Il viaggio di Arlo, diretto da Peter Sohn, sorprende per la perfezione tecnica. I paesaggi sono entusiasmanti e stiamo arrivando all’Iperrealismo anche nei film di animazione. I colori, i movimenti delle foglie, della terra, il turbinio dell’acqua, insomma la natura incanta più della storia, che narra il classico viaggio dell’eroe. In questo caso il protagonista è un dinosauro, piccolo e pauroso, che deve conquistare il merito e quindi l’onore di mettere l’impronta nel silo familiare, cioè deve superare le sfide che la vita gli presenterà.
Siamo in una fattoria, gestita da una famiglia di dinosauri composta dai genitori e dai tre figli. Arlo, il protagonista, è esile, fragile, spaurito, deve dimostrare alla famiglia, ma soprattutto a se stesso, di essere in grado di compiere i compiti impartitigli dai genitori, cosa molto difficile per lui. L’unico sostenitore della sfida è il papà, che cerca in ogni modo di spronarlo per renderlo (mi verrebbe da dire uomo) dinosauro. E qui si pone un problema: c’è una forte umanizzazione non solo nelle situazioni, ma anche nella caratterizzazione dei personaggi e quindi dei loro comportamenti. Le vicende sono quelle che potrebbe affrontare, mutatis mutandis, un ragazzo appena adolescente: l’indipendenza, la crescita, il confronto con il mondo esterno.

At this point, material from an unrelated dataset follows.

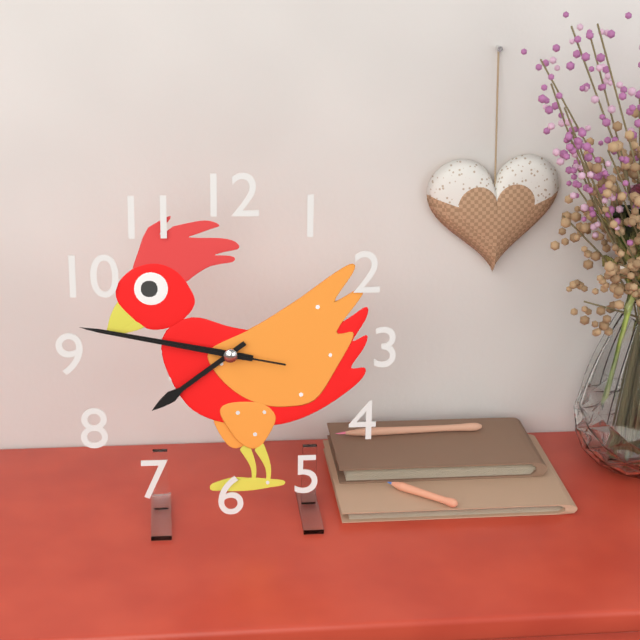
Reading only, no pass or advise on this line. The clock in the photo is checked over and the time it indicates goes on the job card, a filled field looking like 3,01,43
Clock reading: 7,47,47
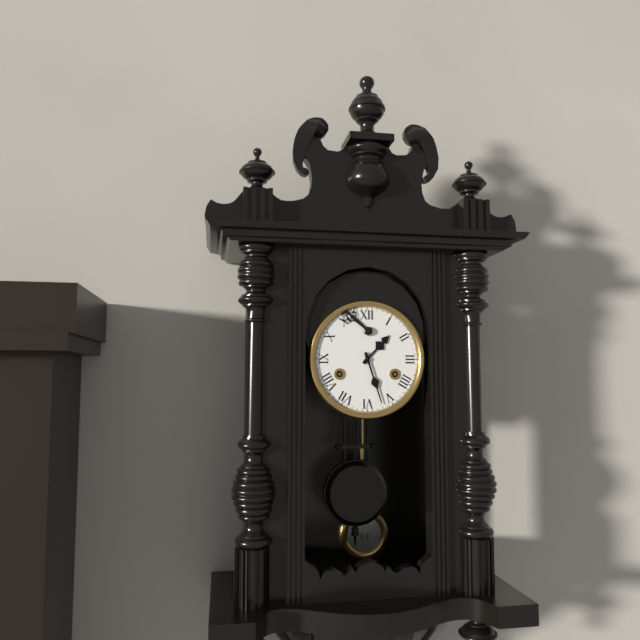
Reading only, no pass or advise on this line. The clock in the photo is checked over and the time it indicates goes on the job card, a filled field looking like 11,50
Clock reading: 1,27
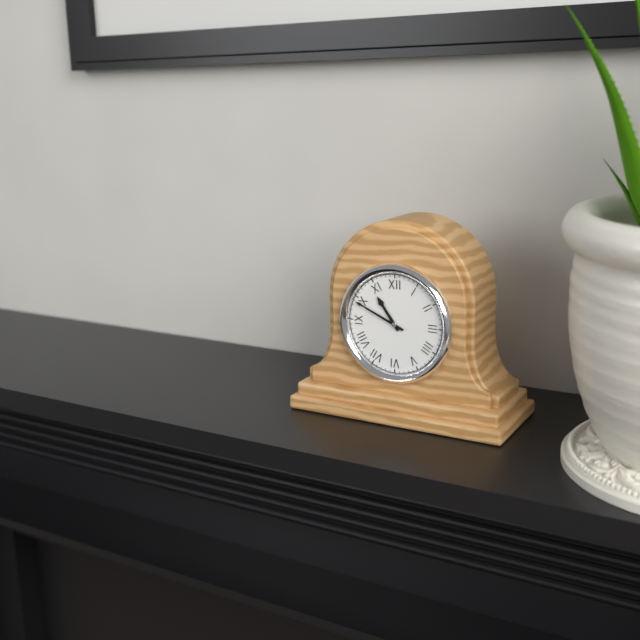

Ovviamente Arlo, a cui è stato chiesto di cacciare l’animale che ruba il cibo per l’inverno stipato nel silo, deve sostenere sfide estreme che lo condurranno lontano da casa; dovrà elaborare il lutto per la perdita del padre; dovrà fare i conti con le sue paure e con l’idea di sé. Tutto ciò non è facile, ma se si ha un amico fedele, un cane, fedele e coraggioso, quasi incosciente, allora le difficoltà si superano con una grinta maggiore. Scopriamo che l’animale che ruba le pannocchie nel silo è un piccolo cucciolo d’uomo, che si comporta come un cane da guardia, pronto a difendere il proprio padrone contro ogni nemico, anche a costo della sua vita. È la presenza di Spot, questo il nome del ladruncolo, a far crescere Arlo. L’unione di queste due forze darà a ognuno di loro la possibilità di evolversi.
La realizzazione è eccellente. Lasciano stupefatti i panorami, i giochi di luce, la forza del vento, il colore cangiante della terra, la varietà della flora, la maestosità degli altipiani e non ultimo il passaggio delle nuvole. E se a volte la storia scritta da Meg LeFauve pecca di stucchevolezza, è anche vero che il target a cui è dedicata è infantile e proprio per la sua semplicità riesce a conquistare i più piccoli, coinvolti in queste avventure nel mondo preistorico.